*** Begin section ***

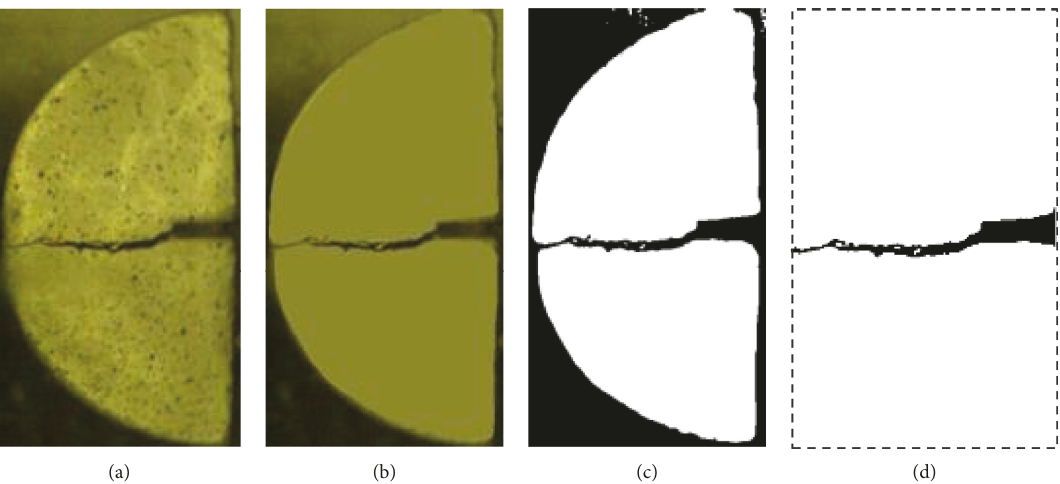
Figure 8: Image processing and crack identification of NSCB specimen: (a) Image of NSCB specimen before loading recorded by high-speed camera, (b) image enhancement based on histogram equalization method, (c) binary image of specimen, (d) extraction of crack path in specimen.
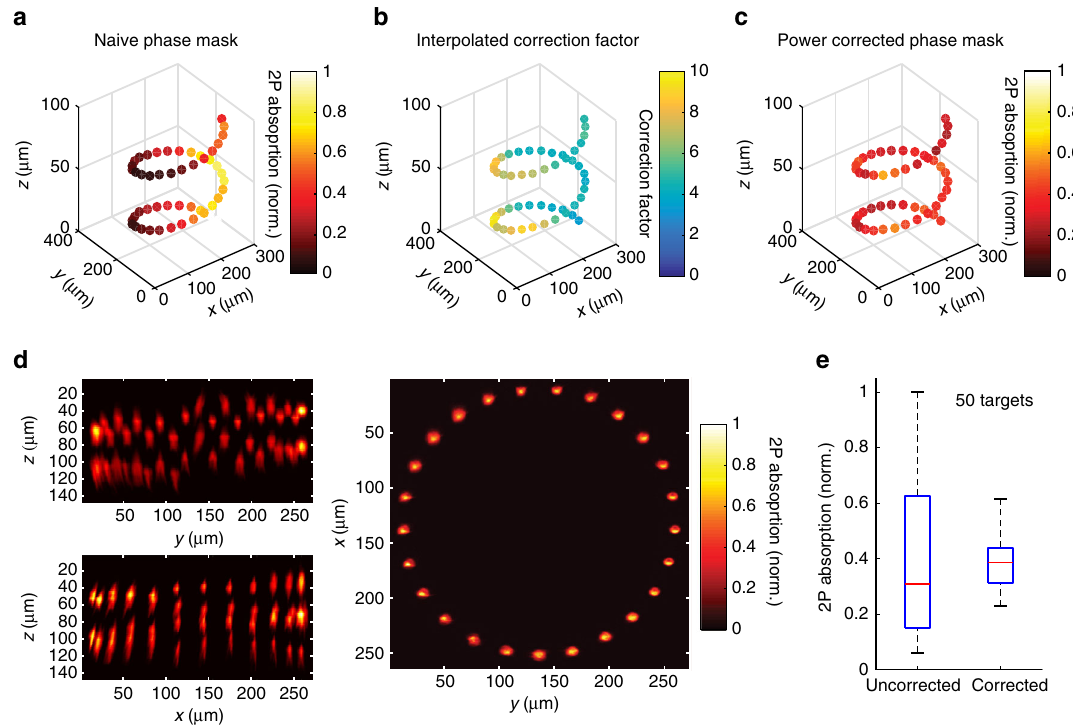
Fig. 7 Power corrected 3D-SHOT simultaneously illuminates 50 spots. a Uncorrected simultaneous 3D-SHOT with a hologram targeting 50 spots in a spiral pattern, occupying 50 individual z- planes. Spots are color coded by normalized 2P absorption in each spot (measured with a sub-stage camera). b Correction factor computed for each spot via 3D power interpolant. c Measurements of 2P-induced fl uorescence with 3D-SHOT, and a power-corrected hologram targeting the same locations as in a . d Mean intensity images of power-corrected 50 spot spiral hologram showing ( z , y ) (top left), ( z , x ) (bottom left), or ( x , y ) (right) projection views. e Box plots showing the variance in normalized 2P absorption from each spot within the corresponding hologram before and after power correction ( p < 1 × 10 − 12 , F -test of equality of variances, error bars correspond to range, red line is median, n = 50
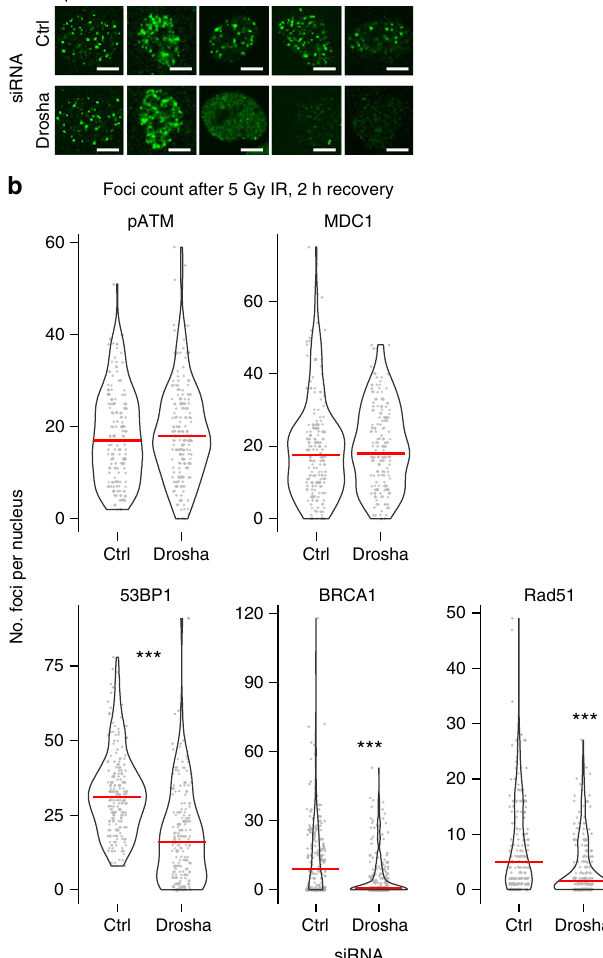
Fig. 2 Drosha is involved in DDR downstream of MDC1. a Representative immuno fl uorescence image visualizing IR-induced DDR foci in A549 cells, 2 h post 5 Gy IR. Scale bars, 10 µ m. b Quanti fi cation of a . Number of indicated foci per nucleus was counted as in Fig.1b across 3 biological replicates counting at least 60 cells per replicate. Red line denotes the median in each condition. Statistical signi fi cance determined using Mann- Whitney non-parametric test, *** p ≤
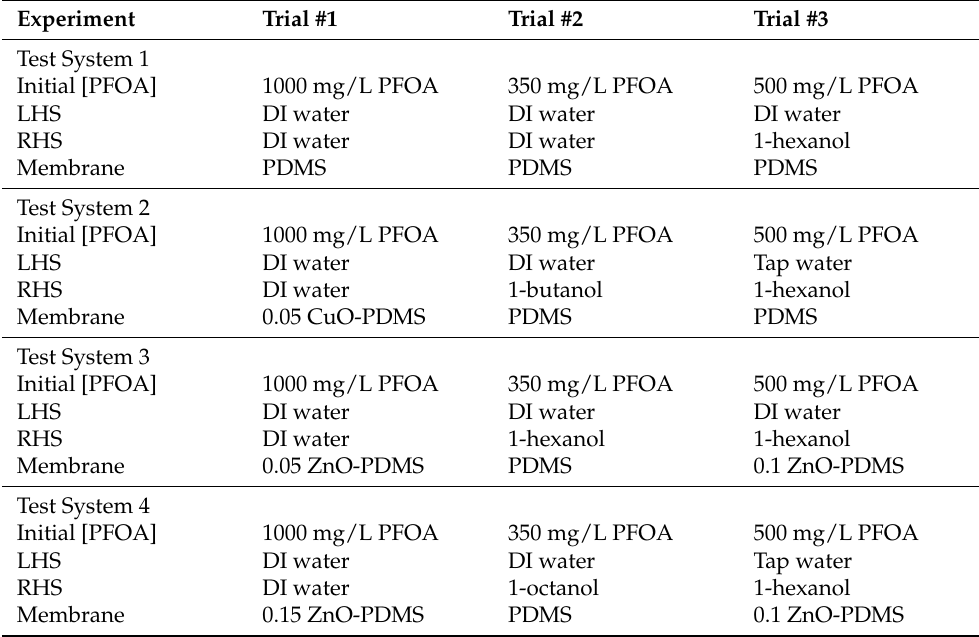
Table 1. Summary of tests conducted with four identical perstraction test systems.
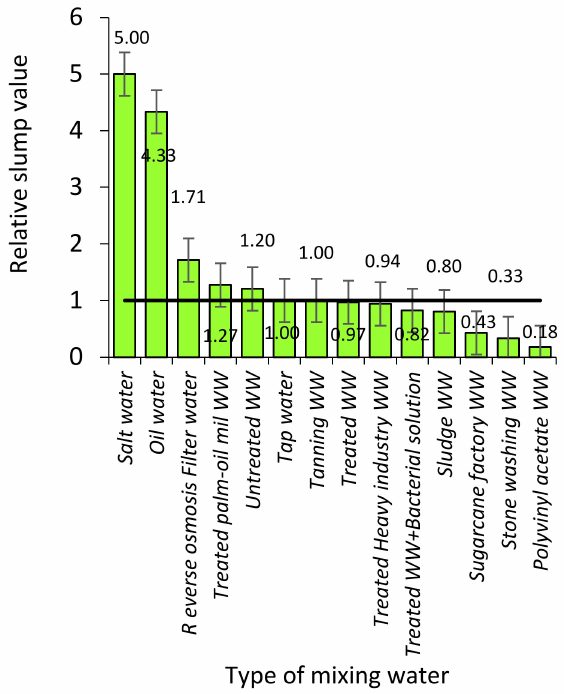
Figure 2. Effect of different types of WW on the slump of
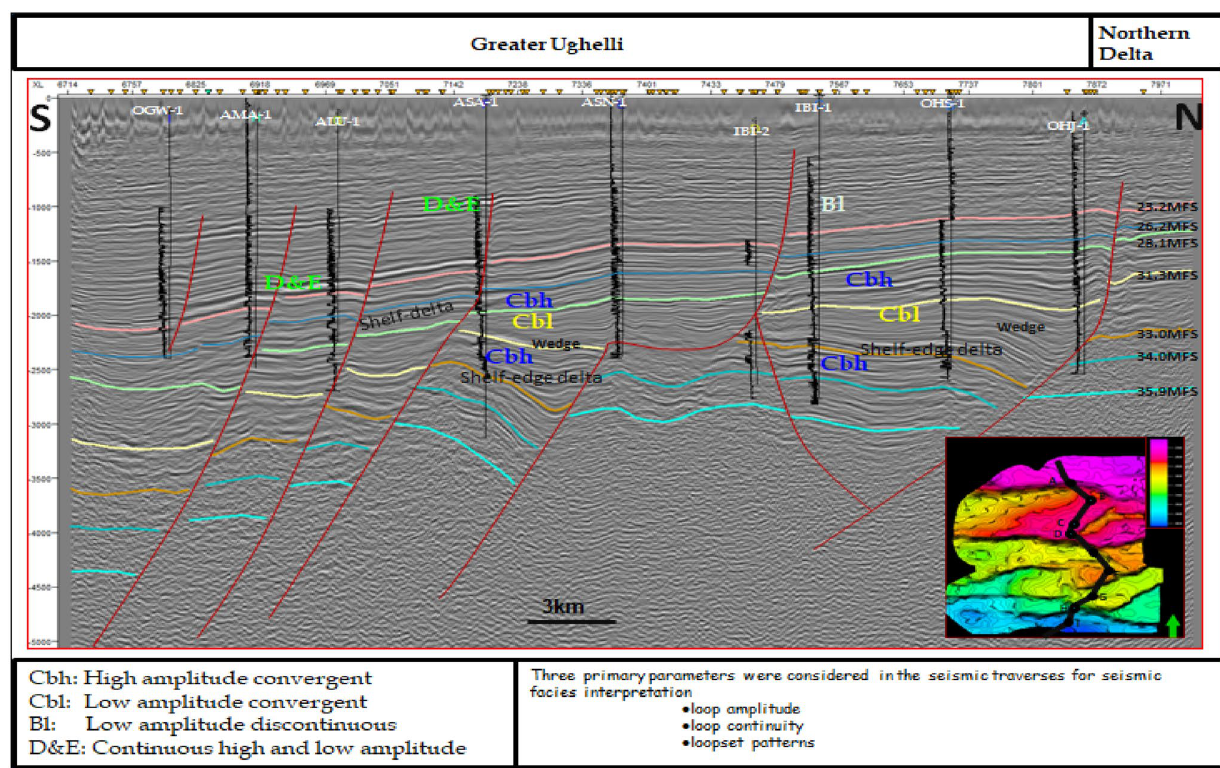
Fig. 6 Seismic stratigraphic section of the study area with seismic facies indicating the presence of Cbh, Cbl, Bl and D&E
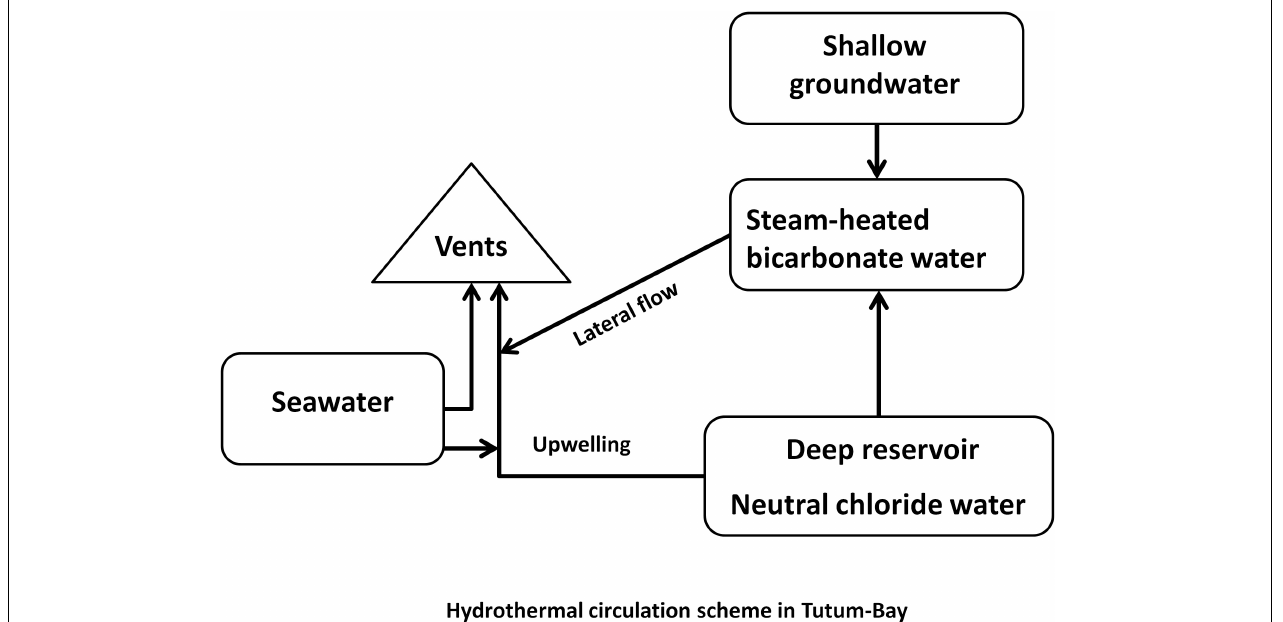
FIGURE 4 | Simplified flow of the fluids in the vents in Tutum Bay (data from Pichler et al., 1999).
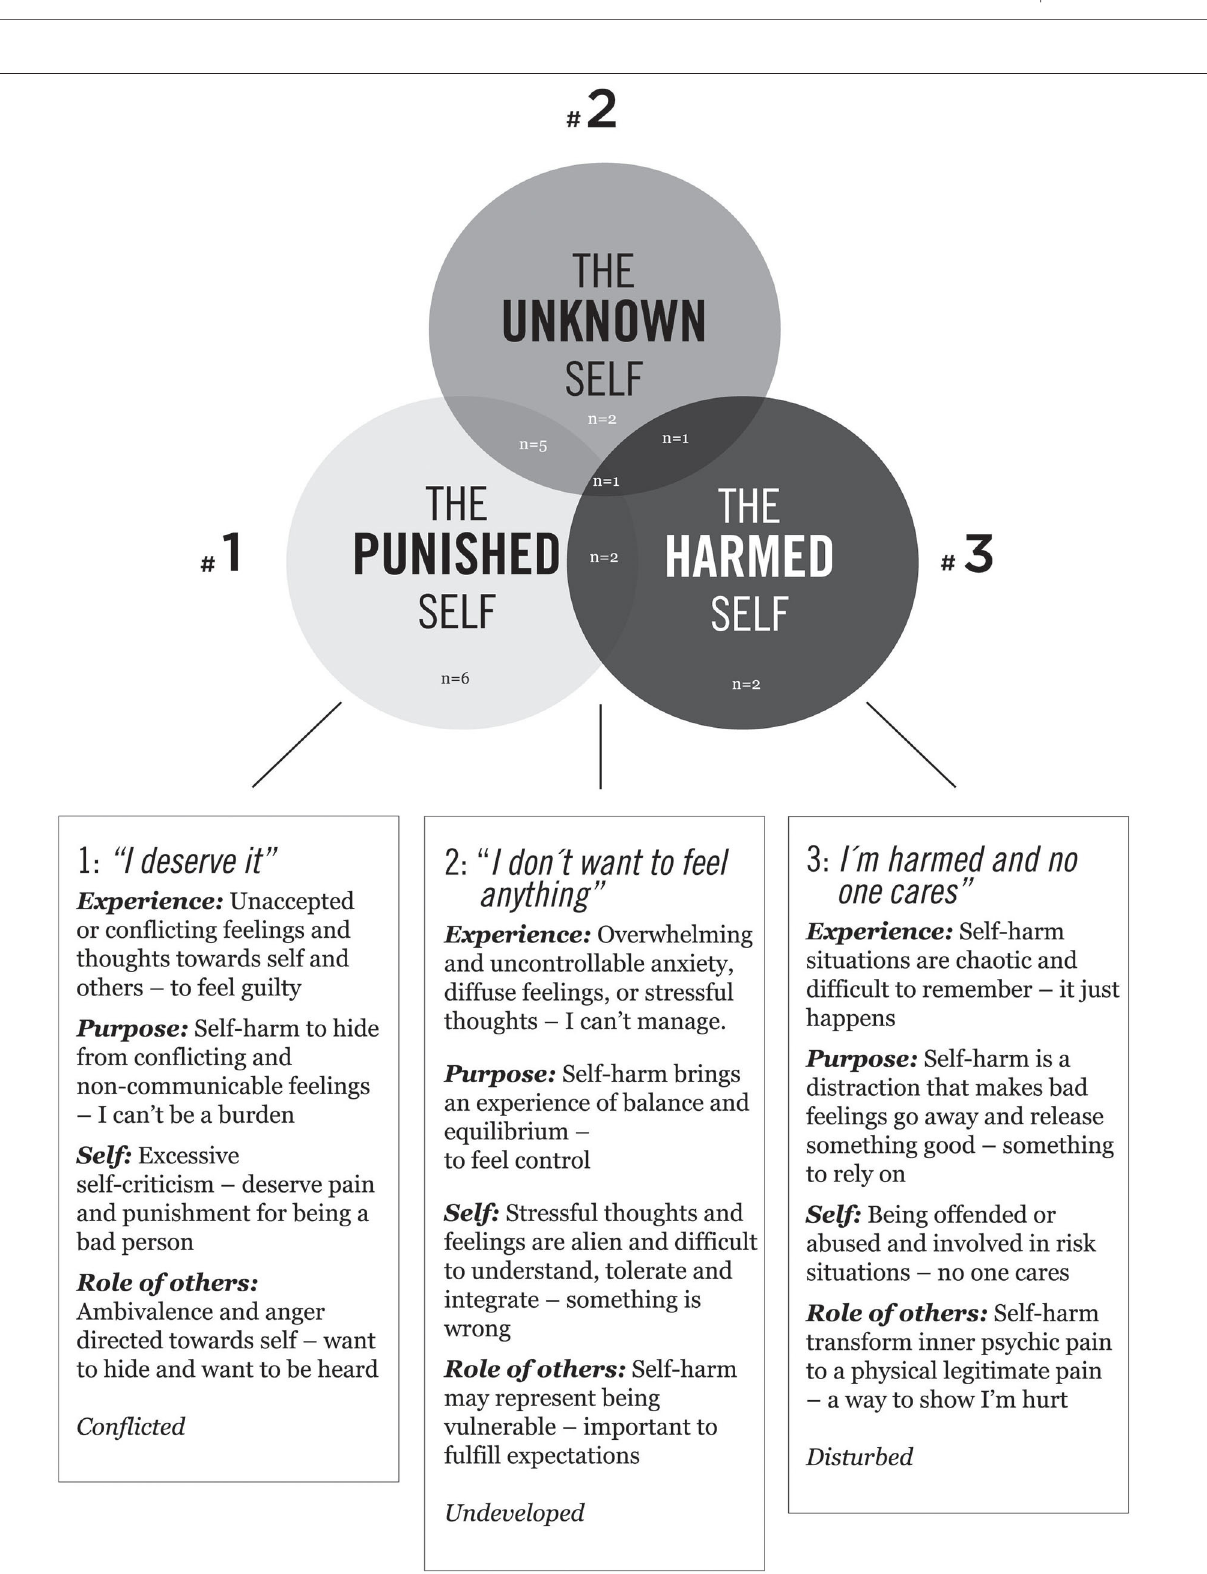
Frontiers in Psychology |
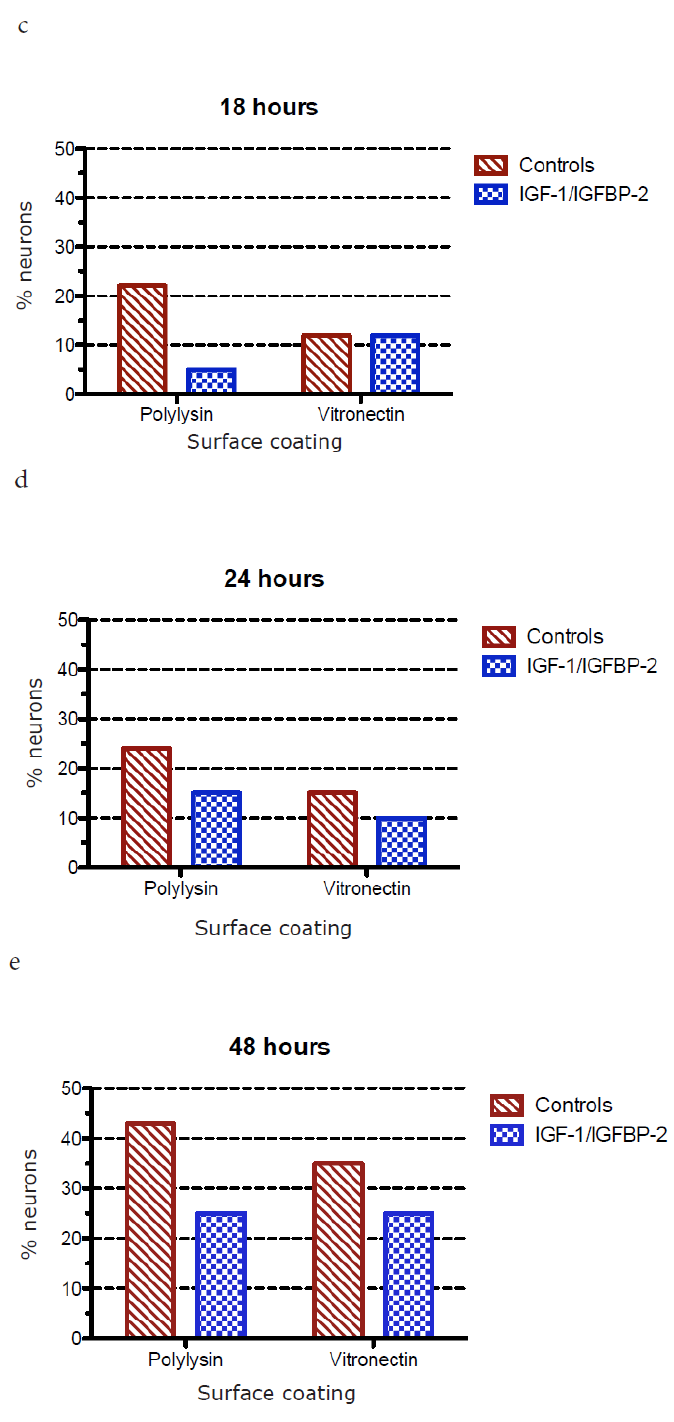
Figure 7. ( a )–( e ) The proportion in percentage of neurons at differentiation stage 3 or higher grown on poly-L-lysin or vitronectin and treated with or without IGF-1/IGFBP-2. Six wells for each treatment and time point were used for measurements and five cells per well were measured. At later time points, there was a trend towards growth on poly-L-lysin without IGF-1/IGFBP-2 treatment being favorable to reaching differentiation stage 3 or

*** End section ***

• _HOW TO COMPLETE THIS TASK_
From the records above, copy only the lines running from the line holding "Table 1. Summary" through the line holding "Frontiers in Psychology |", with no pictures.

• _RESULT FOR THIS TASK_
Table 1. Summary of tests conducted with four identical perstraction test systems.
Figure 2. Effect of different types of WW on the slump of
Fig. 6 Seismic stratigraphic section of the study area with seismic facies indicating the presence of Cbh, Cbl, Bl and D&E
FIGURE 4 | Simplified flow of the fluids in the vents in Tutum Bay (data from Pichler et al., 1999).
Frontiers in Psychology |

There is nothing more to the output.